В семейной своей жизни, со всеми тремя женами, а теперь вот еще и с падчерицей, Семен Александрович был строг и немногословен, как с работниками на подворье. Сказал – как отрубил. А отрубил – не пришить и не приклеить. Ни одну из своих трех жен он не любил и нисколько не горевал по этому поводу. Да что там горевать, если он попросту об этом не задумывался. Сколачивая свое дело и собирая копейку к копейке, он долго не женился, не до того было, а первую жену, уже на тридцатом году своей жизни, взял из голого расчета: приданое за ней очень хорошее давали. И не беда, что невеста была рябая, плоскогрудая и тощая, да еще с хромотой на одну ножку – не скаковая же лошадь в конце концов, чтобы ее по стати выбирать, а после любоваться. Прожили они недолго. Тихая и молчаливая словно пришибленная и потому виноватая, первая жена неслышно, не крикнув и не охнув, померла на шестом году замужества. Вторая жена была при теле, на лицо приятная, но в супружестве на этом свете тоже долго не задержалась – через десять лет отбыла в тот край, где нет ни печалей, ни воздыханий. Ни первая, ни вторая супруга детей ему не оставили. Но и по этому поводу Семен Александрович не горевал – не дал Бог, значит, так и нужно, хлопот и забот меньше. Третью свою супругу, вдовую Катерину Гавриловну, он взял с приплодом – с Аленой. Можно было, конечно, и бездетную найти, но Семену Александровичу в то лето сильно некогда было – он как раз новый пароход в навигацию запустил, отправив его с двумя баржами вверх по Быструге. Можно было, конечно, и обождать, но сильно уж прискучила сухотка, когда один в постель ложишься. А по непотребным бабам Семен Александрович никогда не шлялся. Вот и женился. Наспех, по сторонам не оглядываясь и в выборе не привередничая. И также не горевал. Катерина Гавриловна баба была смирная, место свое знала и вздорными глупостями никогда не докучала.

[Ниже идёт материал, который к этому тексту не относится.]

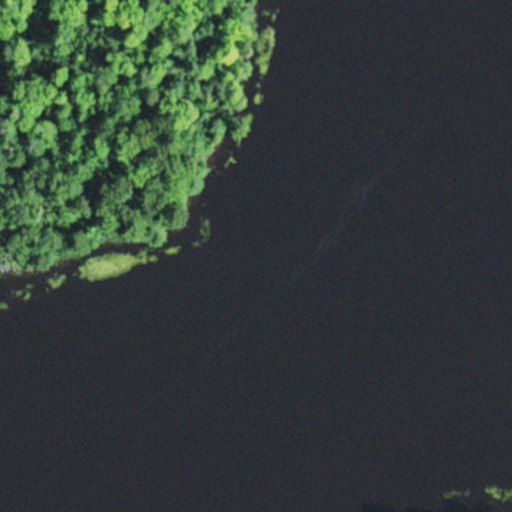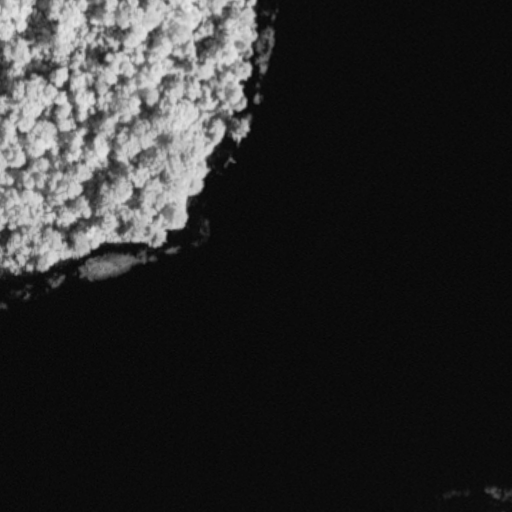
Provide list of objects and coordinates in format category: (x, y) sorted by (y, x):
river: (303, 394)
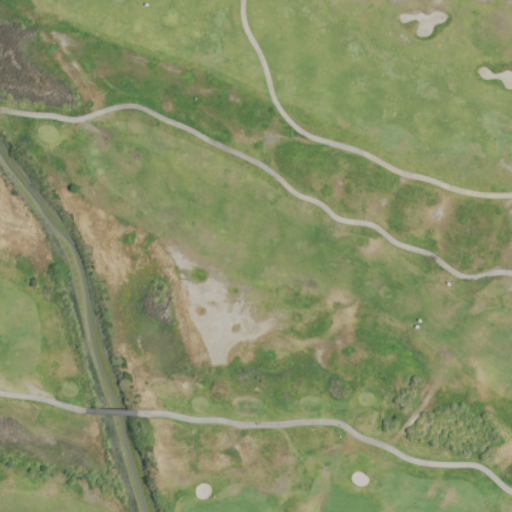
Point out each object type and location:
road: (335, 143)
park: (256, 256)
road: (511, 289)
road: (43, 399)
road: (112, 412)
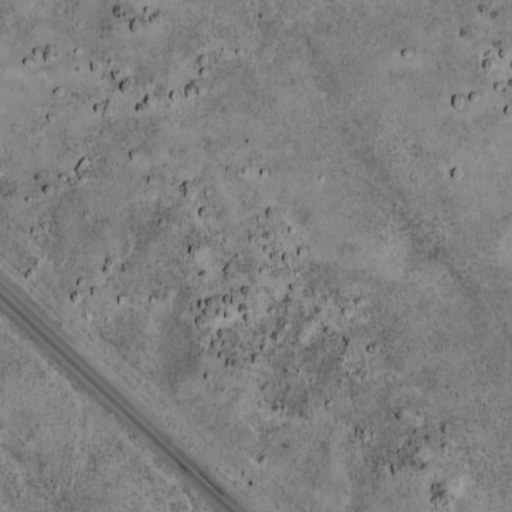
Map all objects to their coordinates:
road: (120, 400)
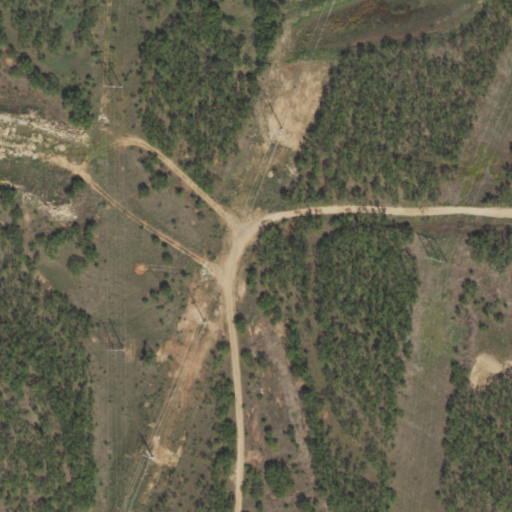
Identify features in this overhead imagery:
power tower: (115, 86)
road: (247, 242)
power tower: (436, 260)
power tower: (115, 349)
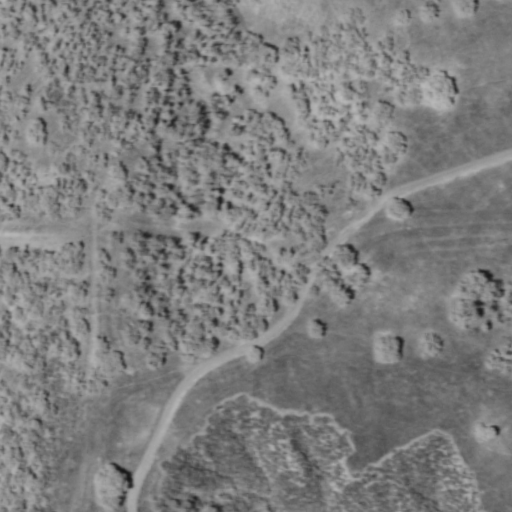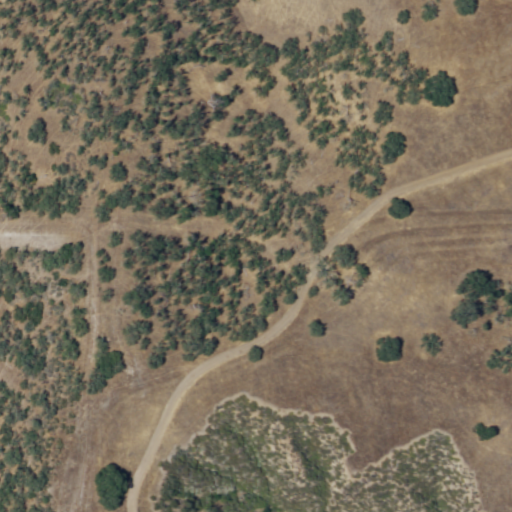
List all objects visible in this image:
road: (300, 307)
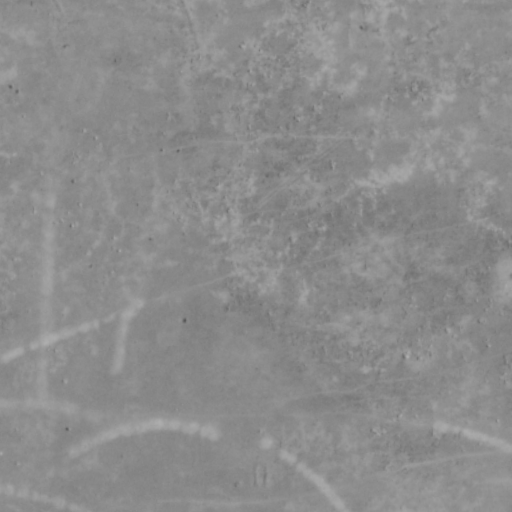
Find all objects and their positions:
road: (319, 1)
road: (249, 236)
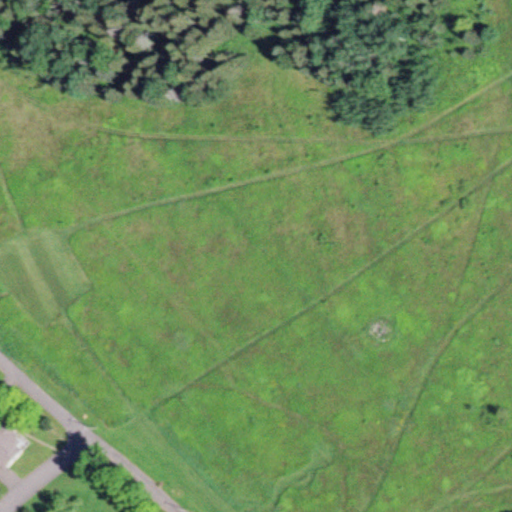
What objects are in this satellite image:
road: (91, 432)
building: (10, 448)
road: (46, 472)
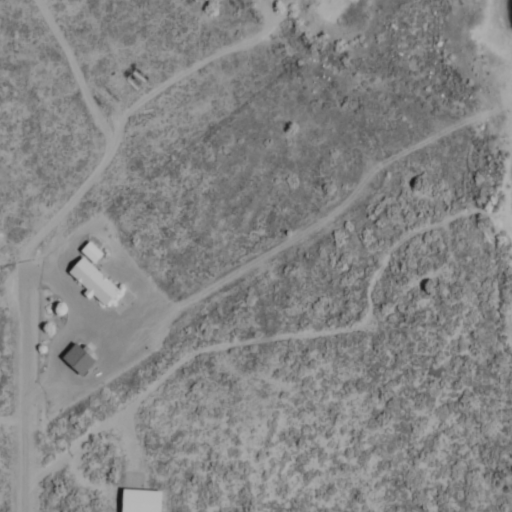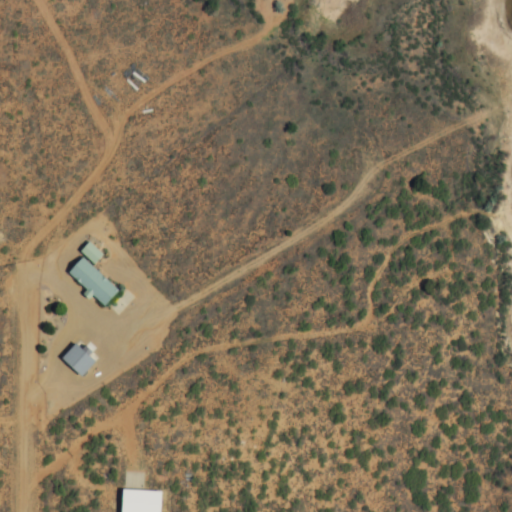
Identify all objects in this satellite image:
building: (80, 281)
building: (68, 360)
road: (29, 388)
building: (134, 501)
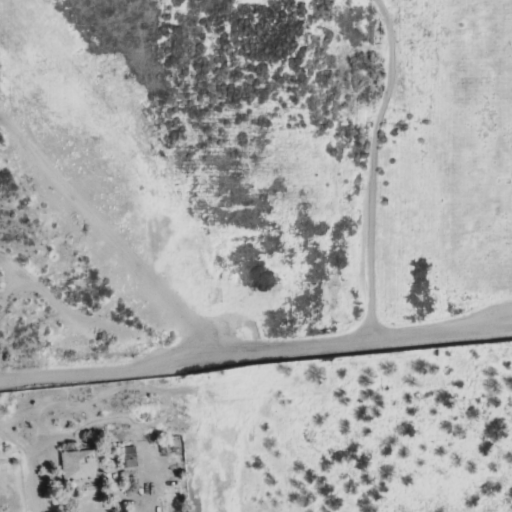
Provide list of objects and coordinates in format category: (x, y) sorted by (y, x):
road: (80, 316)
road: (256, 357)
building: (68, 464)
building: (81, 464)
road: (24, 466)
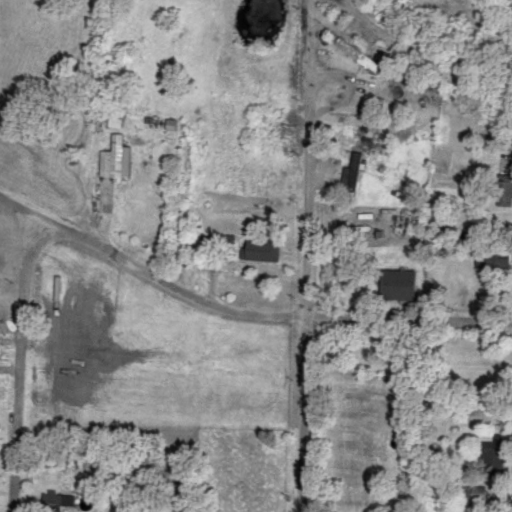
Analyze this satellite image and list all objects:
building: (360, 52)
railway: (420, 53)
road: (429, 56)
building: (118, 156)
building: (355, 168)
building: (501, 191)
building: (215, 241)
building: (264, 247)
building: (490, 255)
road: (306, 256)
building: (404, 282)
road: (242, 308)
road: (20, 363)
building: (472, 404)
building: (491, 454)
building: (476, 495)
building: (59, 497)
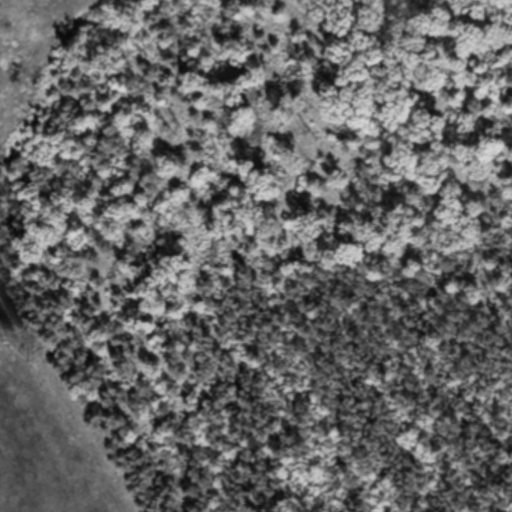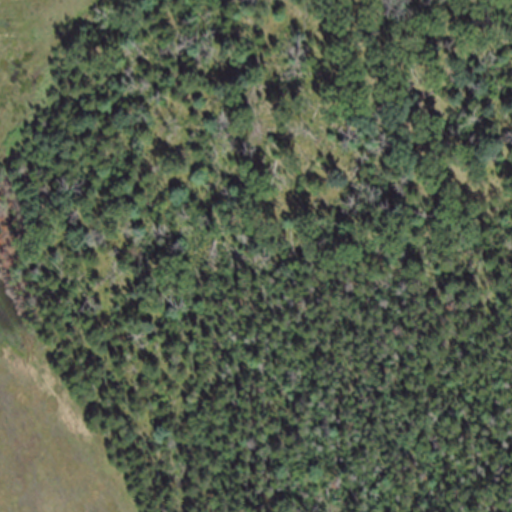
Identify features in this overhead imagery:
airport: (256, 256)
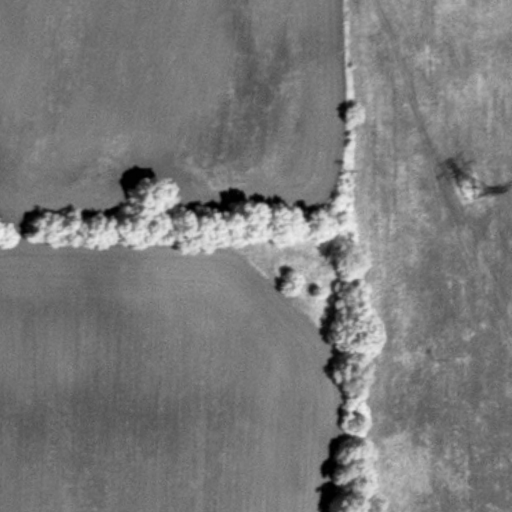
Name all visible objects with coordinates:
power tower: (469, 186)
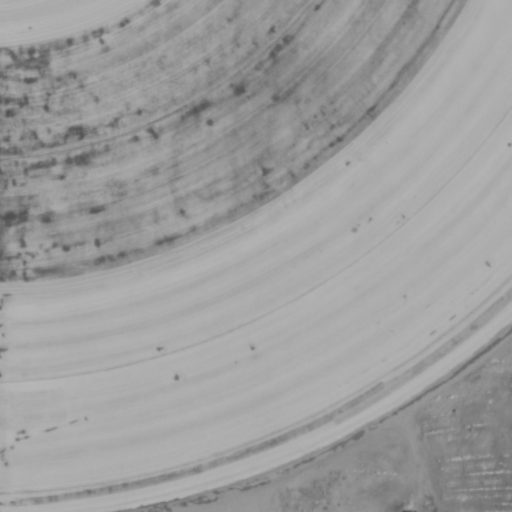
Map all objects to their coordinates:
crop: (255, 255)
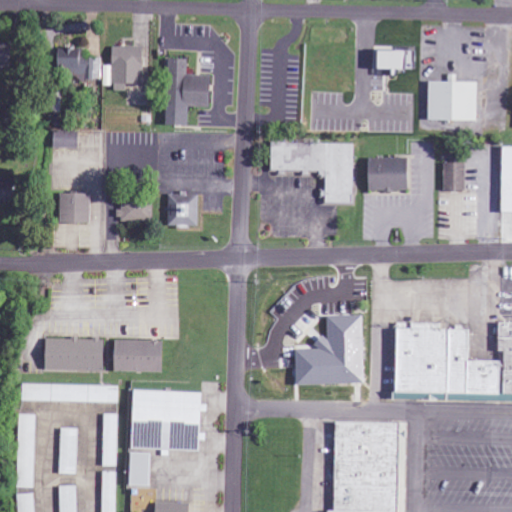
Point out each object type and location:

Жениха своей падчерице Семен Александрович выбрал сам и не без дальнего прицела: очень уж хотелось ему прибрать к своим рукам скупку хлеба в богатых казачьих станицах, но дуриком туда не полезешь, казачня – народец норовистый. У них все на станичном круге решают. Решат не пускать стороннего скупщика – и не сунешься. Вот и желал Семен Александрович завести там свою родственную руку, вот и торопился со сватовством и свадьбой, чтобы уже к новому урожаю закрутить свое дело в казачьих станицах.

Ни Катерина Гавриловна, ни Алена и слова не сказали, когда объявил он им о женихе и предстоящем сватовстве. Да и что они могли сказать ему, все равно бы не услышал.

В парадной комнате на втором этаже Катерина Гавриловна командовала двумя горничными, которые накрывали на стол. Позвякивали графины и рюмочки, вилки и тарелки; снизу, из поварской, кухарка таскала закуски, соленья и варенья; на лавке, в больших блюдах жирно поблескивал холодец, только что доставленный из ледника. Семен Александрович глянул на всю эту суету, снова пожалел, что день пропал зря, и забыл, зачем он сюда, наверх, поднимался. Но вида не подал, строго выговорил:

– Невесту-то наряжать пора, хватит ей со щенками возиться.

– Успеем, Семен Александрыч, нарядим, – Катерина Гавриловна смахнула пот со лба и вздохнула: – Мне здесь немножко осталось, стол накроем…

– Поживей шевелитесь.

Он спустился вниз, вышел на крыльцо и остановился, прислушиваясь. Показалось, что где-то зазвенели колокольчики. Нет, поблазнилось. «А чего это я кручусь сегодня, как вша под ногтем? – поморщился Семен Александрович. – Эка невидаль – сватовство! Подумаешь, цари-бояре приедут…» Но, думая так и досадуя, он чувствовал – не в сватовстве дело. Дурацкий сон вышиб его с утра из привычной колеи и не отпускал, цепко держал до сих пор. И что он значил? Капуста, бабы, гроб… Тьфу ты, нелегкая, приснится же такая гадость! Пристукнул кулаком по нагревшимся уже перилам и вернулся в дом, пора было и самому одеться по- праздничному к приезду сватов.

Колокольцы за высокой, глухой оградой брякнули ровно в полдень. Работники широко распахнули ворота, и в ограду вкатилась тройка. Семен Александрович степенно, не торопясь, спустился с крыльца, а навстречу ему, из коляски, лихо и по-молодецки выскочил Григорий Петрович Дуга. По столь торжественному случаю и, несмотря на жару, станичный атаман был при полном параде – в темно-зеленом мундире с крестами и при погонах подъесаула, в фуражке с алым околышем, в белых нитяных перчатках и в новых, блескучих сапогах. «Гляди-ка, ни одной пылинки на сапогах нету, будто и не ехал столько верст, – усмехнулся про себя Семен Александрович, – это где он их, за оградой начистил?»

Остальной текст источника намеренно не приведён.